There's a generalization of this question, where you take a prime $p=ef+1$, look at the multiplicative group of the integers modulo $p$, which is a cyclic group of order $ef$, take the subgroup $C$ of order $f$, and ask how many ways there are of getting a particular value $r$ modulo $p$ by adding together elements, one from each coset of $C$. The original problem is the case $f=2$, and the approach to the general problem also involves the roots of unity of order $p$.

Answer 2

$n^{th}$ roots of unity can surprisingly be used to compute sums and products involving binomial coefficients, for example consider the sum, $${n \choose 0} + {n \choose 3} + {n \choose 6} + \cdots$$ To compute this sum consider the binomial expasion of $(1+x)^{n}$ $$(1+x)^{n} = {n \choose 0}x^{0} + {n \choose 1}x^{1} + \cdots + {n \choose n}x^{n}$$ plug in $x = 1,\omega,\omega^2$, where $1, \omega, \omega^2$ are the cube roots of unity $$2^n = {n \choose 0} + {n \choose 1} + \cdots $$ $$(1+\omega)^n = {n \choose 0} + {n \choose 1}\omega + {n \choose 2}\omega^2 + {n \choose 3} + \cdots + {n \choose 6} + \cdots$$ $$(1+\omega^2)^n = {n \choose 0} + {n \choose 1}\omega^2 + {n \choose 2}\omega^4 + {n \choose 3} + \cdots + {n \choose 6} + \cdots$$

Adding all these three expressions we get, $$2^n + (1+\omega)^n + (1+\omega^2)^n = 3\Bigg({n \choose 0} + {n \choose 3} + {n \choose 6} + \cdots\Bigg)$$ Now $$2^n + (1+\omega)^n + (1+\omega^2)^n = 2^n + 2\text{Re}((1+\omega)^n)$$ $$ = 2^n + 2\cos\frac{n\pi}{3}$$ Which is obtained using the De Moivre's theorem, thus we have, $$\boxed{{n \choose 0} + {n \choose 3} + {n \choose 6} + \cdots = \frac{1}{3}\Bigg(2^n + 2\cos\frac{n\pi}{3}\Bigg)}$$ Which is quite an interesting result as one would not imagine a relation between binomial coefficients and the cosine function!

Answer 3

To complement the differential equation example, a similar thing happens for the difference equation (or, recurrence relation) $u_{n+k}=u_n$, where $k$ is fixed, and $n=0,1,2,\dotsc$. The general solution is a linear combination of $n$th powers of $k$th roots of unity.

Answer 4

Roots of unity can be used to prove many trigonometric identities and to calculate many special or exact trigonometric values.

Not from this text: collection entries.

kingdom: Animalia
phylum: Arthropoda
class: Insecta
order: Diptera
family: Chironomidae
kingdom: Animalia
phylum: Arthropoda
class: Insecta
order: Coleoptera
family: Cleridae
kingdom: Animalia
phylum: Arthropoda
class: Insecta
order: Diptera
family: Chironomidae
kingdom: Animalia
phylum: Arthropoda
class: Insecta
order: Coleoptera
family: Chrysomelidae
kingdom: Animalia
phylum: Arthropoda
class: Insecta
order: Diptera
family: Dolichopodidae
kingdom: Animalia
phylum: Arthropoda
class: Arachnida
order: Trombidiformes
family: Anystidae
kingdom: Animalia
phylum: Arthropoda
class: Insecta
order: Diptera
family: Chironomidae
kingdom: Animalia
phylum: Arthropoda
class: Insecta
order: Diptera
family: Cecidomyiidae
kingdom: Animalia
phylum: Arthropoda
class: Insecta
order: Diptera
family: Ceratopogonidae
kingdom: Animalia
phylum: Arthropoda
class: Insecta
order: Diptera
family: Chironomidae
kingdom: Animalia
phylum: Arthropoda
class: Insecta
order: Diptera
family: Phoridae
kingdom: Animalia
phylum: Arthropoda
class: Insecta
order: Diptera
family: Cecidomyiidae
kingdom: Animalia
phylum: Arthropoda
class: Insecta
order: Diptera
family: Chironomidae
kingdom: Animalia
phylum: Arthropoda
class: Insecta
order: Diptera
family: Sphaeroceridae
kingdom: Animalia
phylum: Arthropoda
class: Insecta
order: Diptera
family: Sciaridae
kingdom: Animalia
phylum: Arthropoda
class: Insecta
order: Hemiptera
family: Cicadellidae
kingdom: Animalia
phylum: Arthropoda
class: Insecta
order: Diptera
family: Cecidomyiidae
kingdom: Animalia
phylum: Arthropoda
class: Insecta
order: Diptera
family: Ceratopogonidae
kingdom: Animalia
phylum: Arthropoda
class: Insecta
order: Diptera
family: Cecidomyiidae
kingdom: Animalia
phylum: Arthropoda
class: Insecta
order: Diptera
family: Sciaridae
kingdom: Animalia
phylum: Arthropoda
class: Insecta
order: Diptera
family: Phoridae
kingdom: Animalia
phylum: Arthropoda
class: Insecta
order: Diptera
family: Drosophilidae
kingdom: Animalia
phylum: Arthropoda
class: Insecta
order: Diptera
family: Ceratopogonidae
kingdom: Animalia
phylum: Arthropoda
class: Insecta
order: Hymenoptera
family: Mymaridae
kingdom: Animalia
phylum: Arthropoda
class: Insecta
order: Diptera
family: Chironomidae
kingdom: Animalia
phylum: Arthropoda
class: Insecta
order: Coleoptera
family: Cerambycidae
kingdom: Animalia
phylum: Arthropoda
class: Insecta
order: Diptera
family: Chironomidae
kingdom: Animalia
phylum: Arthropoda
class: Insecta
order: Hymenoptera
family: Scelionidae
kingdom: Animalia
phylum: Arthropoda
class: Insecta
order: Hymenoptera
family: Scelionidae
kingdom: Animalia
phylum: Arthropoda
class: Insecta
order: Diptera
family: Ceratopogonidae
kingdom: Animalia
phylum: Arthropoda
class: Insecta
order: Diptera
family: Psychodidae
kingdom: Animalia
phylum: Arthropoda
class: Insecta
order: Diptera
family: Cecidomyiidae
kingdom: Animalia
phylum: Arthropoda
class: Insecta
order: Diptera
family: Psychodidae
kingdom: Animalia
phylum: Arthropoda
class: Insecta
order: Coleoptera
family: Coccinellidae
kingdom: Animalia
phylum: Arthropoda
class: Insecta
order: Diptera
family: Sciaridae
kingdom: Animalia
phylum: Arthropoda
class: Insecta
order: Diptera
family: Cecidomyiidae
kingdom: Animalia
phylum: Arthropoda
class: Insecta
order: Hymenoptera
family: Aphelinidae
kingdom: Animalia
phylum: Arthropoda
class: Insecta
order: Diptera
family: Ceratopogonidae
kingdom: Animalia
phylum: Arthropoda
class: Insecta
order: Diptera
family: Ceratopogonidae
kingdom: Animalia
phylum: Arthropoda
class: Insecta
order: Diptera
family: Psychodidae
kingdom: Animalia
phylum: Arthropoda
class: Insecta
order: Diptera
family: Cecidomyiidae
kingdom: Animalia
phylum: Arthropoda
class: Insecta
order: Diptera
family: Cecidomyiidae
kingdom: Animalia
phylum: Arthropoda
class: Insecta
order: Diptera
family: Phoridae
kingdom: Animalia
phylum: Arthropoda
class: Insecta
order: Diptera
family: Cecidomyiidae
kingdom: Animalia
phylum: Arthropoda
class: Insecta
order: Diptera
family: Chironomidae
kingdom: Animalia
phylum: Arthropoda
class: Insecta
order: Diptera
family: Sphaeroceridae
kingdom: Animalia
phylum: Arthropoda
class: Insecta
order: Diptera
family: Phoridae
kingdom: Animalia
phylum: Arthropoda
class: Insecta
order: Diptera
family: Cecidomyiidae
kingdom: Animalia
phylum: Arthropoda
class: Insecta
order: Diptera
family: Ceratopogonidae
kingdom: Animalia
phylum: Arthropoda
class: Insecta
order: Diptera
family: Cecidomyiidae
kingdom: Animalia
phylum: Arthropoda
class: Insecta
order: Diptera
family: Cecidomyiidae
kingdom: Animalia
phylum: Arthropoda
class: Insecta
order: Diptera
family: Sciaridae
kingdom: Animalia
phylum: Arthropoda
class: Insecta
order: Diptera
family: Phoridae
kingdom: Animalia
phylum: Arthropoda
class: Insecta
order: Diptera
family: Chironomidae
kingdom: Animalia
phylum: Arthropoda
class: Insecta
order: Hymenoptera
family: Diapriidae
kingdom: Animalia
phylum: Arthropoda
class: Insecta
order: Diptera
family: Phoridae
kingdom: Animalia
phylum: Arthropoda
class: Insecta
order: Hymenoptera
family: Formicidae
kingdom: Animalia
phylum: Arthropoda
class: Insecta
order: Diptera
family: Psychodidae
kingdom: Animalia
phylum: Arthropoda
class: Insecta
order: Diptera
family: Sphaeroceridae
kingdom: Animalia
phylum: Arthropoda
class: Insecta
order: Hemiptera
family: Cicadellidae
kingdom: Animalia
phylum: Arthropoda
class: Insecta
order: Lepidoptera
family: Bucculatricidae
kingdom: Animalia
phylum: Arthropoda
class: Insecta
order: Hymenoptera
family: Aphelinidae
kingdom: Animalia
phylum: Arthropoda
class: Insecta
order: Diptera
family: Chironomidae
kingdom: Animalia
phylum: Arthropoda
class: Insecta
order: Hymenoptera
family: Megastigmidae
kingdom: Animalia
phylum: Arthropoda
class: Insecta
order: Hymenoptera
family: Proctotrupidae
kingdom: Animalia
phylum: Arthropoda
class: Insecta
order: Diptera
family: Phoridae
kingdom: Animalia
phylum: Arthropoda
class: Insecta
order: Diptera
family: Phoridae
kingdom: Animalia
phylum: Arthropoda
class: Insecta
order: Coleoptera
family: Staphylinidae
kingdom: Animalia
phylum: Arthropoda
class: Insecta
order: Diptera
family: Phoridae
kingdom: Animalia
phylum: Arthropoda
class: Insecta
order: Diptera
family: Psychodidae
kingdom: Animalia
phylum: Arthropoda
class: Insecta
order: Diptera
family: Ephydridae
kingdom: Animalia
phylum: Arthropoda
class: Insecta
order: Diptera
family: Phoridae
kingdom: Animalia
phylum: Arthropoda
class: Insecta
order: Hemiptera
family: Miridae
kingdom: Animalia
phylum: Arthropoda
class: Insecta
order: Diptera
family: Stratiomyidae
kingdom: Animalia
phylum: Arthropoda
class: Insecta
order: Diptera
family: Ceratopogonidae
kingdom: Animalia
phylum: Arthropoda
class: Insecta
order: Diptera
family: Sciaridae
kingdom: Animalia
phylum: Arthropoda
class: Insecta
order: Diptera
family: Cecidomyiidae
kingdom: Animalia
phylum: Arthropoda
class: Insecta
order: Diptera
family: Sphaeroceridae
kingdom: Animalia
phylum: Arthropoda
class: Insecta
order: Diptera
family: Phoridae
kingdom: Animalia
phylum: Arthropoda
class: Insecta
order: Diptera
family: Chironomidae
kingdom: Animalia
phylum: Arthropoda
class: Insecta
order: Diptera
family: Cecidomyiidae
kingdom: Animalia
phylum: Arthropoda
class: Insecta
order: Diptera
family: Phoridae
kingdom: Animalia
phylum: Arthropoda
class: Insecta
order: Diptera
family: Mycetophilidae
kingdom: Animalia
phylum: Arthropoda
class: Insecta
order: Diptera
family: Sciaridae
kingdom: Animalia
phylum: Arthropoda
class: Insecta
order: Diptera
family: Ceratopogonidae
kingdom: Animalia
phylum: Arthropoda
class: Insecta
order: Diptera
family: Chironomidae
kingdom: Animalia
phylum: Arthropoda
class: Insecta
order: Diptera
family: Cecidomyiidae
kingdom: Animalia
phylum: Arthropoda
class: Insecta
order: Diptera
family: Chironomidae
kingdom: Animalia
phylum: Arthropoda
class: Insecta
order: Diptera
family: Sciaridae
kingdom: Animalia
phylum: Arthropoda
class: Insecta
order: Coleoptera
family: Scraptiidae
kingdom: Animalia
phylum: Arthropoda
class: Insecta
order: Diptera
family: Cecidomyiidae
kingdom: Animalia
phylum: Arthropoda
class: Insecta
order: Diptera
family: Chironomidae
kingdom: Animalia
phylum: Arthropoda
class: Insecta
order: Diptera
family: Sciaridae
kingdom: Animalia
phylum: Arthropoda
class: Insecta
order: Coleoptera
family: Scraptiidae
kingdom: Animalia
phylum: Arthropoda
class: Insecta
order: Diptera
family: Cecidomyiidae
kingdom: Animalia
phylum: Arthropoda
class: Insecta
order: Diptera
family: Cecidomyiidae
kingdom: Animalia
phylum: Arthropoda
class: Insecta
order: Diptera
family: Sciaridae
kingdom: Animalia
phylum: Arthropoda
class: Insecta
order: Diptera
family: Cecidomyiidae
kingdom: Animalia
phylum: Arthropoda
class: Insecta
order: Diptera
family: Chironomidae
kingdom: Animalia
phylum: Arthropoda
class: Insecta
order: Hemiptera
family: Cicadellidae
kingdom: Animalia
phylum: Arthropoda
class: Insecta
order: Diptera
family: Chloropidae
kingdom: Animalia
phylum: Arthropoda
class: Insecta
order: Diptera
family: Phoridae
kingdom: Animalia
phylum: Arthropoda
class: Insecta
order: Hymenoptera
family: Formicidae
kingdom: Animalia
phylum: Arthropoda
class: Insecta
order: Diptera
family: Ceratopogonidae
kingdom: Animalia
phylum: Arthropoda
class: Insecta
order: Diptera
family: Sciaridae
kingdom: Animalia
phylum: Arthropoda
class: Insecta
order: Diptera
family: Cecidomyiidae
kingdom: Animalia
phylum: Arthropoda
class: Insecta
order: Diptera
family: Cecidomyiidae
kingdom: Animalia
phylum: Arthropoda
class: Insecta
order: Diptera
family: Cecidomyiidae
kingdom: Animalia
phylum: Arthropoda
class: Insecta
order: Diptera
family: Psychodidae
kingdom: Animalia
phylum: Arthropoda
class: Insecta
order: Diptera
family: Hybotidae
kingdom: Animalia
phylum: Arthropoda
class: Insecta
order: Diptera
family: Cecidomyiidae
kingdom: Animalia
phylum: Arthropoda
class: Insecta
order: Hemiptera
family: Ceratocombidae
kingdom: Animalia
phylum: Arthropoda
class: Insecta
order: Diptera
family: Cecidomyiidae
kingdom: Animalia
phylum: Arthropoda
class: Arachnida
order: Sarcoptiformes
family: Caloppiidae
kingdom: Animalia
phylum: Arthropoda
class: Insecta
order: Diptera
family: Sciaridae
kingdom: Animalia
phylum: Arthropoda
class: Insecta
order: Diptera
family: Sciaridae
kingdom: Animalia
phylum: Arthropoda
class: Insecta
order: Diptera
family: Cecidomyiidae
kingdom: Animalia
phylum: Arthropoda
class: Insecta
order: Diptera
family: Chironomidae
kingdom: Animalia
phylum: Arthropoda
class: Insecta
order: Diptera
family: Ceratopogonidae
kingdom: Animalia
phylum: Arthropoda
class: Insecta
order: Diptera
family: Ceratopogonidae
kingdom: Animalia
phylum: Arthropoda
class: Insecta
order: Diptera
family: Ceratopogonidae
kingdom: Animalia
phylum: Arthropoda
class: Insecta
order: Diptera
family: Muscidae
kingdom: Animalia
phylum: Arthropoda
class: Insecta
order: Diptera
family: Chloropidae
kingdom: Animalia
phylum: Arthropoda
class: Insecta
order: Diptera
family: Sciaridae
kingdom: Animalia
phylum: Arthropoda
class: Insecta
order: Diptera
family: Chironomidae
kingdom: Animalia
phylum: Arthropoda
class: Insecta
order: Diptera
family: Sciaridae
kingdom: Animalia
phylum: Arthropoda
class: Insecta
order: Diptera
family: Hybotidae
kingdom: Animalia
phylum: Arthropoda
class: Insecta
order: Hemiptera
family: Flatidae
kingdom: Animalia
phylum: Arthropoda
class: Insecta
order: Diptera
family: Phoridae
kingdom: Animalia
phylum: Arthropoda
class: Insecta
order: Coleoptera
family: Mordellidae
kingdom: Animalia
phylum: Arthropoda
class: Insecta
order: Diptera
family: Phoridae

As an example let us find $x= \cos 36^\circ.$ Take the root of unity $w=e^{\frac{\pi i}5}$ which satisfies the equations $w^5=-1$ and $w^4-w^3+w^2-w+1=0.$ $$x=\frac{w+w^{-1}}2=\frac{w-w^4}2\tag1$$ $$x^2=\frac{w^2-2w^5+w^8}4=\frac{w^2+2-w^3}4\tag2$$ From $(1)$ and $(2)$, $4x^2-2x-1=0$ and thus $x=\frac{\sqrt5+1}4=\frac\phi 2$ is half of the golden ratio.

Systematic way of making these computations is through the Chebyshev Polynomials.

Answer 5

Conway and Jones, Trigonometric diophantine equations, Acta Arithmetica XXX (1976) 229-240, available at http://matwbn.icm.edu.pl/ksiazki/aa/aa30/aa3033.pdf study equations such as $$ A\cos2\pi a+B\cos2\pi b+C\cos2\pi c+D\cos2\pi d=E $$ with all variables rational by turning them into vanishing sums of roots of unity (indeed, the subtitle of the paper is, "On vanishing sums of roots of unity"). The methods have been applied to finding all rational solutions of $$ \sin\pi x\sin\pi y\sin\pi z\sin\pi w=t $$ and of $$ \sin\pi x\sin\pi y=\sin\pi z\sin\pi w $$ and the masterful work, Poonen and Rubinstein, The number of intersection points made by the diagonals of a regular polygon, SIAM J. Discret. Math. 11 (1995) 135-156.

Answer 6

One particular problem which involved roots of unity was this;

(it was unexpectedly used after a lot of effort being put into just realizing the generating function)

Let $X = \{1,2,\ldots,2000\}$. How many subsets $T$ of $X$ are such that the sum of the elements of $T$ is divisible by 5?

Here's the solution

This problem does not seem to utilize roots of unity until it's properties are realized to make working with the generating function a lot simpler. The roots of unity can be used to solve complex discrete counting problems involving generating functions and cyclic permutations.

Answer 7

In Field Theory, the proof that a polynomial equation is solvable in radicals if and only if its Galois group is a solvable group depends heavily on the properties of field extensions containing particular roots of unity.